CORLI projects 2022-2025

Annotation project

Transcription and annotation of corpora are core tasks in the digital humanities field and the question of collaborative annotation of corpora is a central part of the new CORLI project.

Three areas of focus are currently being pursued:

  • Providing a platform for transcription and simple annotation of language data – a deliverable produced as part of the Palamède project, born of a collaboration initiated in 2020-2021 between the Lorraine House of Human Sciences (MSH Lorraine), CORLI, Huma-Num, Atilf and Lit&Art as well as various transcription tool designers, starting with TACT;
  • Providing a high-level annotation platform with active learning functionalities – in collaboration with the INCEpTION team (TU Darmstadt) – collaborative work with TU Darmstadt started in 2020
  • A collaborative layer annotation resource, based on the GUM model – with the participation of the CLLE, Loria, Lidilem and BCL labs.

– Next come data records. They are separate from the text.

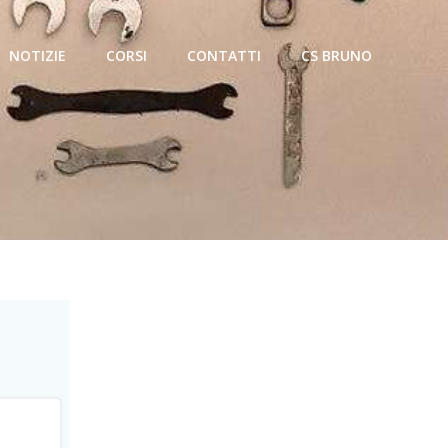
NOTIZIE
CORSI
CONTATTI
CS BRUNO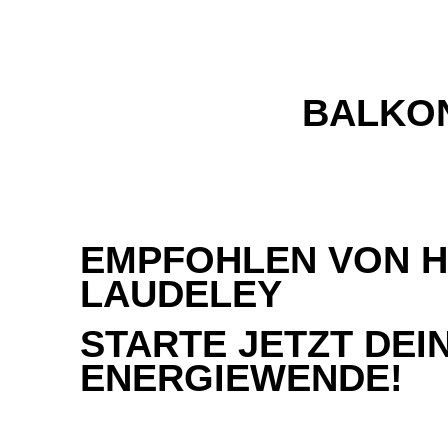
BALKON
EMPFOHLEN VON 
LAUDELEY
STARTE JETZT DEI
ENERGIEWENDE!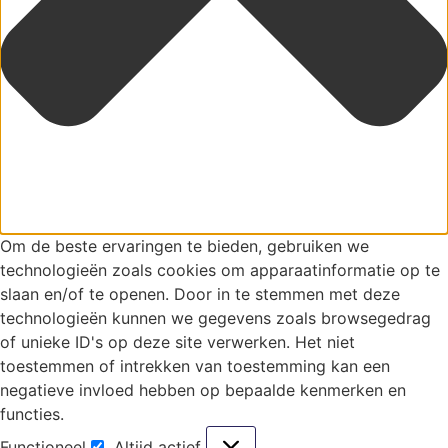
Om de beste ervaringen te bieden, gebruiken we
technologieën zoals cookies om apparaatinformatie op te
slaan en/of te openen. Door in te stemmen met deze
technologieën kunnen we gegevens zoals browsegedrag
of unieke ID's op deze site verwerken. Het niet
toestemmen of intrekken van toestemming kan een
negatieve invloed hebben op bepaalde kenmerken en
functies.
Functioneel
Altijd actief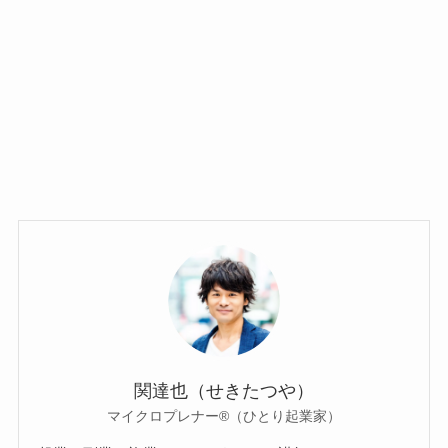
関達也（せきたつや）
マイクロプレナー®（ひとり起業家）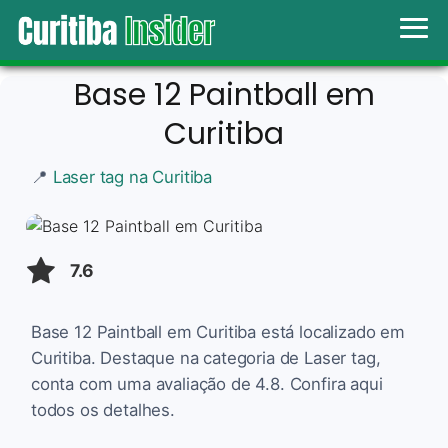
Base 12 Paintball em
Curitiba
📍
Laser tag na Curitiba
7.6
Base 12 Paintball em Curitiba está localizado em
Curitiba. Destaque na categoria de Laser tag,
conta com uma avaliação de 4.8. Confira aqui
todos os detalhes.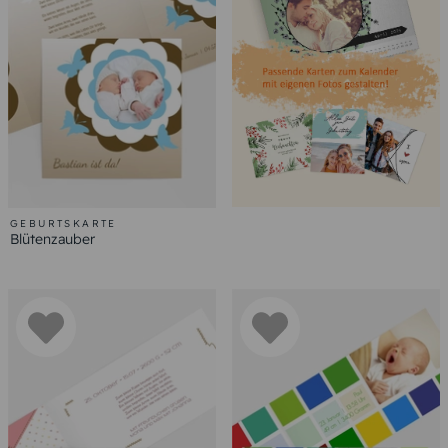
GEBURTSKARTE
Blütenzauber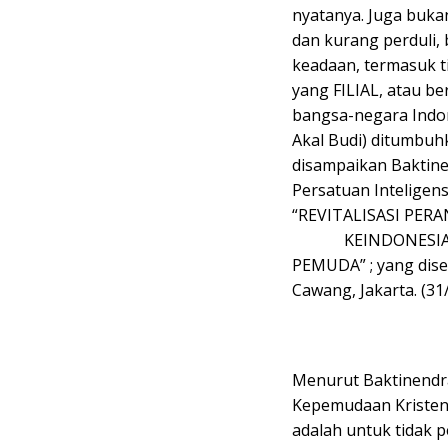
nyatanya. Juga buka
dan kurang perduli,
keadaan, termasuk ti
yang FILIAL, atau be
bangsa-negara Indon
Akal Budi) ditumbuh
disampaikan Baktine
Persatuan Inteligens
“REVITALISASI 
KEINDONESIAAN 
PEMUDA” ; yang dise
Cawang, Jakarta. (31
Menurut Baktinendra
Kepemudaan Kristen
adalah untuk tidak 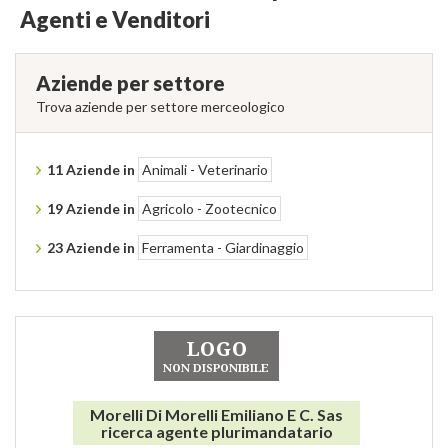
Agenti e Venditori
Aziende per settore
Trova aziende per settore merceologico
11 Aziende in
Animali - Veterinario
19 Aziende in
Agricolo - Zootecnico
23 Aziende in
Ferramenta - Giardinaggio
Morelli Di Morelli Emiliano E C. Sas
ricerca agente plurimandatario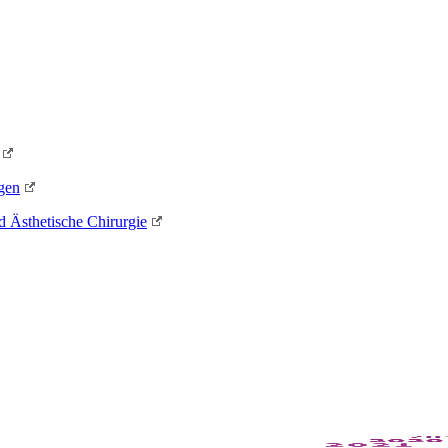
gen
d Ästhetische Chirurgie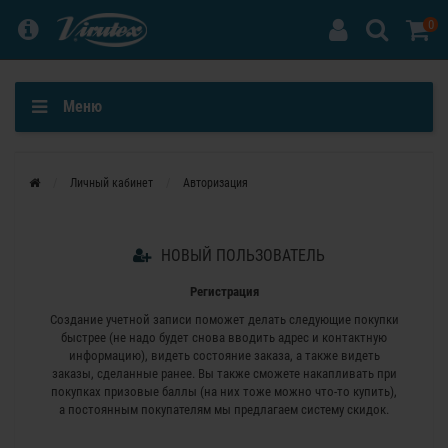
0
Меню
Личный кабинет
Авторизация
НОВЫЙ ПОЛЬЗОВАТЕЛЬ
Регистрация
Создание учетной записи поможет делать следующие покупки
быстрее (не надо будет снова вводить адрес и контактную
информацию), видеть состояние заказа, а также видеть
заказы, сделанные ранее. Вы также сможете накапливать при
покупках призовые баллы (на них тоже можно что-то купить),
а постоянным покупателям мы предлагаем систему скидок.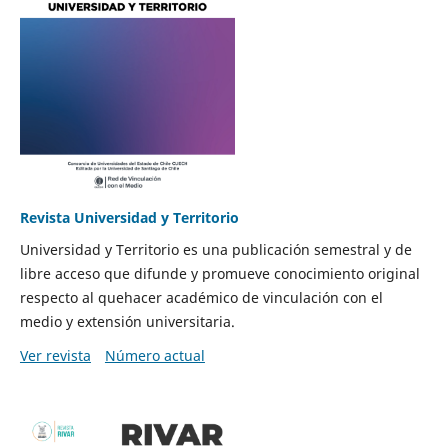
Revista Universidad y Territorio
Universidad y Territorio es una publicación semestral y de
libre acceso que difunde y promueve conocimiento original
respecto al quehacer académico de vinculación con el
medio y extensión universitaria.
Ver revista
Número actual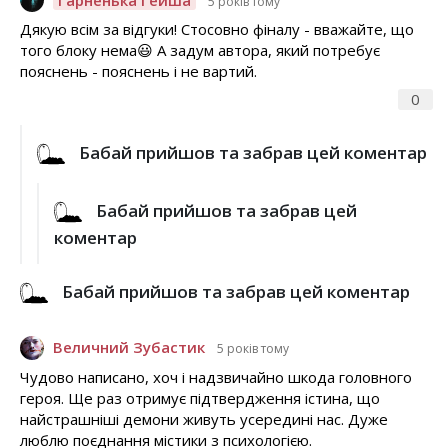
5 років тому
Дякую всім за відгуки! Стосовно фіналу - вважайте, що
того блоку нема😃 А задум автора, який потребує
пояснень - пояснень і не вартий.
0
Бабай прийшов та забрав цей коментар
Бабай прийшов та забрав цей
коментар
Бабай прийшов та забрав цей коментар
Величний Зубастик
5 років тому
Чудово написано, хоч і надзвичайно шкода головного
героя. Ще раз отримує підтвердження істина, що
найстрашніші демони живуть усередині нас. Дуже
люблю поєднання містики з психологією.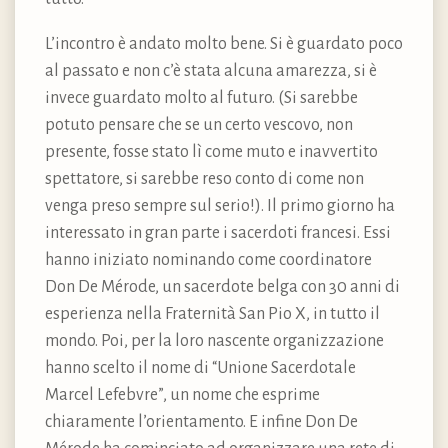
L’incontro è andato molto bene. Si è guardato poco
al passato e non c’è stata alcuna amarezza, si è
invece guardato molto al futuro. (Si sarebbe
potuto pensare che se un certo vescovo, non
presente, fosse stato lì come muto e inavvertito
spettatore, si sarebbe reso conto di come non
venga preso sempre sul serio!). Il primo giorno ha
interessato in gran parte i sacerdoti francesi. Essi
hanno iniziato nominando come coordinatore
Don De Mérode, un sacerdote belga con 30 anni di
esperienza nella Fraternità San Pio X, in tutto il
mondo. Poi, per la loro nascente organizzazione
hanno scelto il nome di “Unione Sacerdotale
Marcel Lefebvre”, un nome che esprime
chiaramente l’orientamento. E infine Don De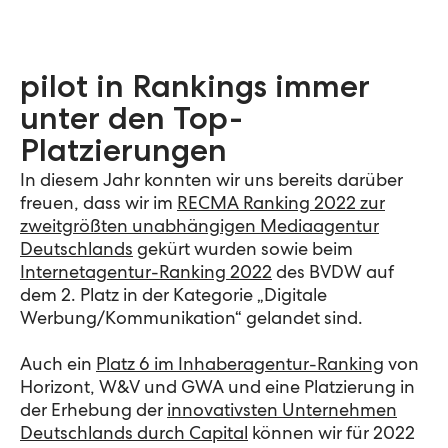
pilot in Rankings immer
unter den Top-
Platzierungen
In diesem Jahr konnten wir uns bereits darüber
freuen, dass wir im
RECMA Ranking 2022 zur
zweitgrößten unabhängigen Mediaagentur
Deutschlands
gekürt wurden sowie beim
Internetagentur-Ranking 2022
des BVDW auf
dem 2. Platz in der Kategorie „Digitale
Werbung/Kommunikation“ gelandet sind.
Auch ein
Platz 6 im Inhaberagentur-Ranking
von
Horizont, W&V und GWA und eine Platzierung in
der Erhebung der
innovativsten Unternehmen
Deutschlands durch Capital
können wir für 2022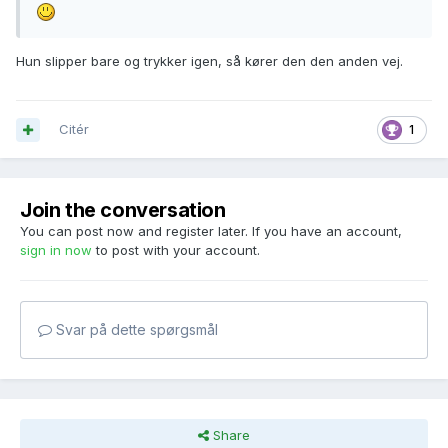
Hun slipper bare og trykker igen, så kører den den anden vej.
Citér
1
Join the conversation
You can post now and register later. If you have an account,
sign in now
to post with your account.
Svar på dette spørgsmål
Share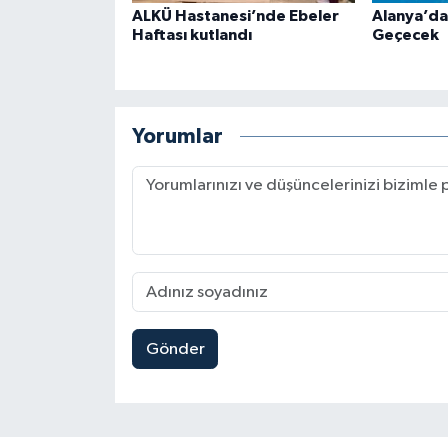
ALKÜ Hastanesi’nde Ebeler
Alanya’da
Haftası kutlandı
Geçecek
Yorumlar
Gönder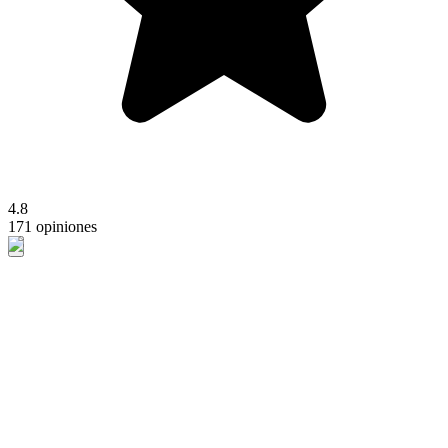
4.8
171 opiniones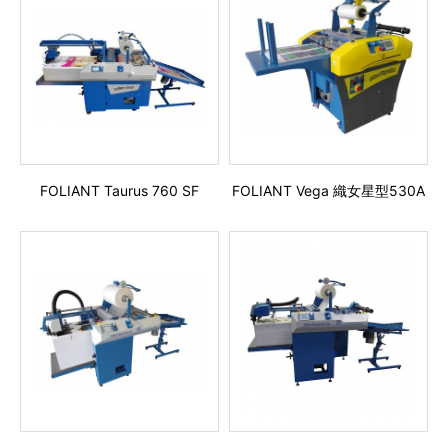
FOLIANT Taurus 760 SF
FOLIANT Vega 織女星型530A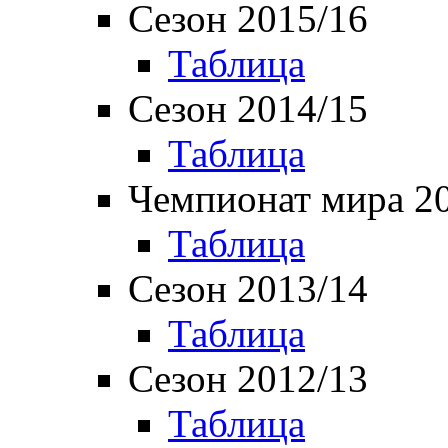
Сезон 2015/16
Таблица
Сезон 2014/15
Таблица
Чемпионат мира 2
Таблица
Сезон 2013/14
Таблица
Сезон 2012/13
Таблица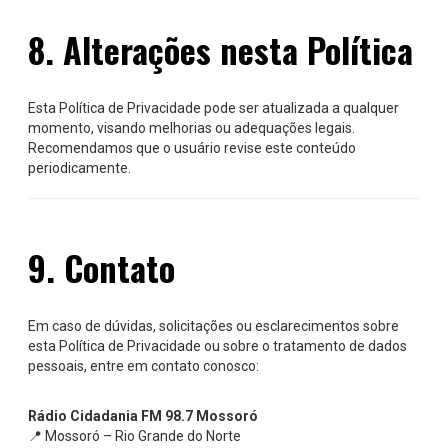
8. Alterações nesta Política
Esta Política de Privacidade pode ser atualizada a qualquer
momento, visando melhorias ou adequações legais.
Recomendamos que o usuário revise este conteúdo
periodicamente.
9. Contato
Em caso de dúvidas, solicitações ou esclarecimentos sobre
esta Política de Privacidade ou sobre o tratamento de dados
pessoais, entre em contato conosco:
Rádio Cidadania FM 98.7 Mossoró
📍 Mossoró – Rio Grande do Norte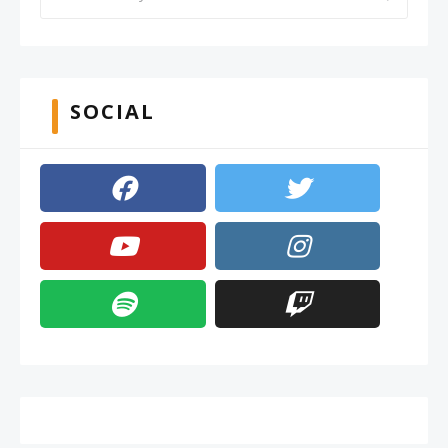
SOCIAL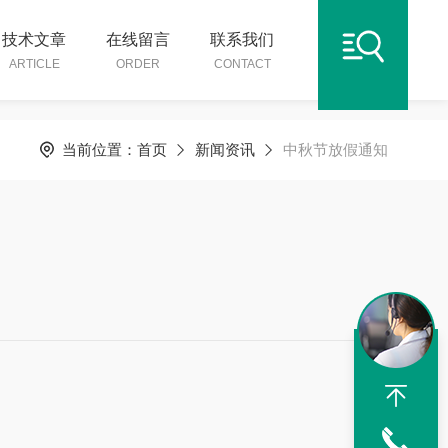
技术文章
在线留言
联系我们
ARTICLE
ORDER
CONTACT
当前位置：
首页
新闻资讯
中秋节放假通知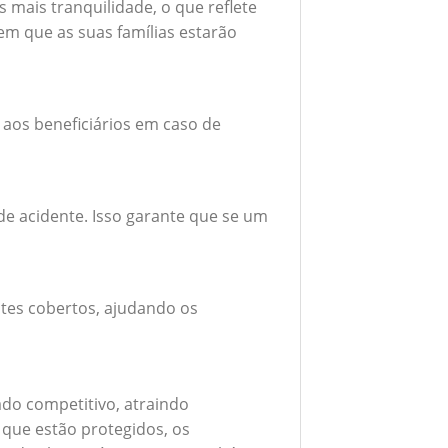
mais tranquilidade, o que reflete
em que as suas famílias estarão
 aos beneficiários em caso de
e acidente. Isso garante que se um
tes cobertos, ajudando os
do competitivo, atraindo
 que estão protegidos, os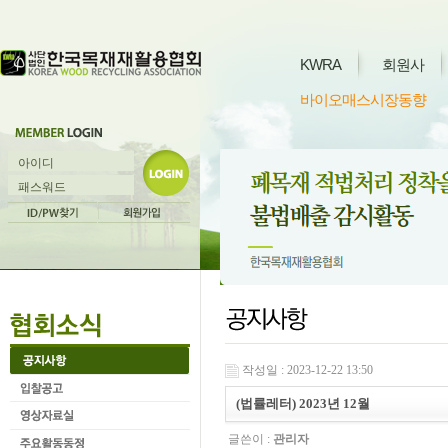
KWRA
회원사
바이오매스시장동향
작성일 : 2023-12-22 13:50
(법률레터) 2023년 12월
글쓴이 :
관리자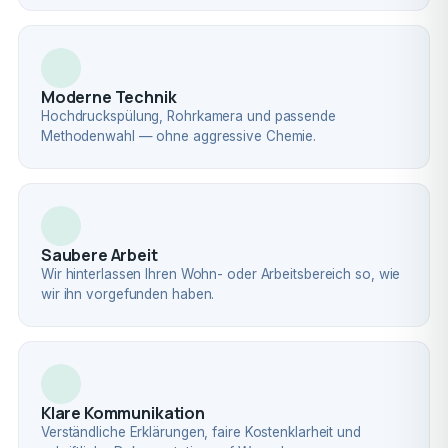
Moderne Technik
Hochdruckspülung, Rohrkamera und passende
Methodenwahl — ohne aggressive Chemie.
Saubere Arbeit
Wir hinterlassen Ihren Wohn- oder Arbeitsbereich so, wie
wir ihn vorgefunden haben.
Klare Kommunikation
Verständliche Erklärungen, faire Kostenklarheit und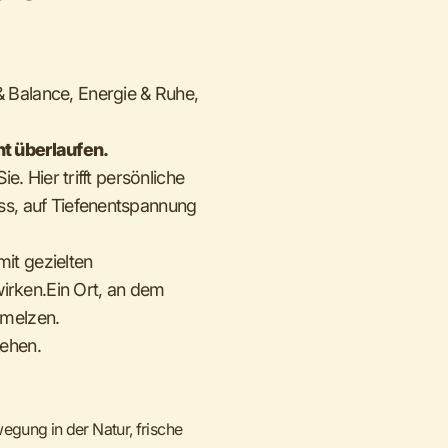
 Balance, Energie & Ruhe,
cht überlaufen.
. Hier trifft persönliche
ss, auf Tiefenentspannung
mit gezielten
rken.Ein Ort, an dem
chmelzen.
sehen.
egung in der Natur, frische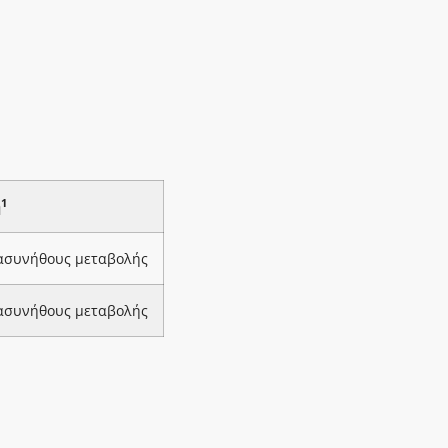
1
ή
 ασυνήθους μεταβολής
 ασυνήθους μεταβολής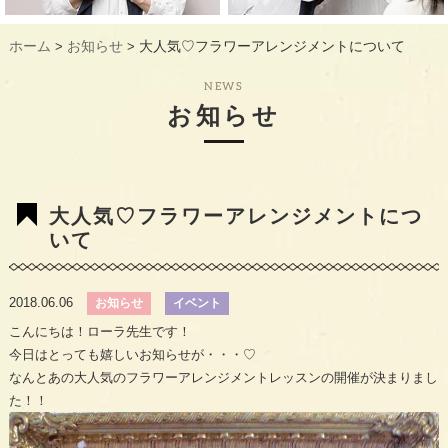
ギャラリー
GALLERY
ホーム
お知らせ
大人気♡フラワーアレンジメントについて
>
>
教室概要
INFORMATION
NEWS
生徒様のお声
VOICE
お知らせ
最新情報
TOPICS
入会の流れ
FLOW
大人気♡フラワーアレンジメントにつ
いて
2018.06.06
お知らせ
イベント
こんにちは！ローラ先生です！
今日はとっても嬉しいお知らせが・・・♡
なんとあの大人気のフラワーアレンジメントレッスンの開催が決まりまし
た！！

A first step in the annotation platform design and the creation of a collaboratively annotated resource led to a university project and CORLI workshops in May 2022 (see more)

Citation Project

Once the corpora are in FAIR formats, they are intended to be used and reused for open research. The CITATION project aims to create user tools for creating and using citations of corpora or corpora extracts. The citations themselves will follow existing standards or standards proposed by RDA (Research Data Alliance). The tools created will allow to:

  • Select from deposited corpora or from the Open French Corpus places constituting a corpus extract
  • Ccreate lasting web pages allowing to visualize or present a corpus or a corpus extract (either previously selected or manually inserted)
  • Generate bibliographic references pointing to lasting web pages and inserted in the body and in the references section of a scientific text (in RIS, BibTex, etc., and therefore able to be used in reference management software like Zotero).

Corpucit is in line with the FAIR principles of open science and data paper use. It will improve access and visibility of creating and depositing corpora.

A more detailed presentation of the project and its objectives can be downloaded here.

Open French Corpus project

This project aims to centralize existing French corpora from various projects, all validated and normalized by the community, and make them available in a common space with appropriate tools to use them. This project has three phases that can be carried out simultaneously:

  • Identify and gather existing corpora as well as methods, techniques and formats used to build them
  • Determine a minimum core of formats, quality and preparation of the corpora to be made available, presentation of a processing chain allowing standardization of new corpora or upgrading of old corpora
  • Make corpora available for download, full-text search, tool-based search


Workshop organized by the CORLI and CAHIER consortiums on May 24, 2022 in Nice.

All CORLI projects follow the same policy: use existing tools or data and avoid at most developing technologies from scratch. Instead, CORLI focuses on making existing technologies better known and on creating bridges (if necessary by agreeing to make necessary developments) or documentation to make them accessible or better exploited.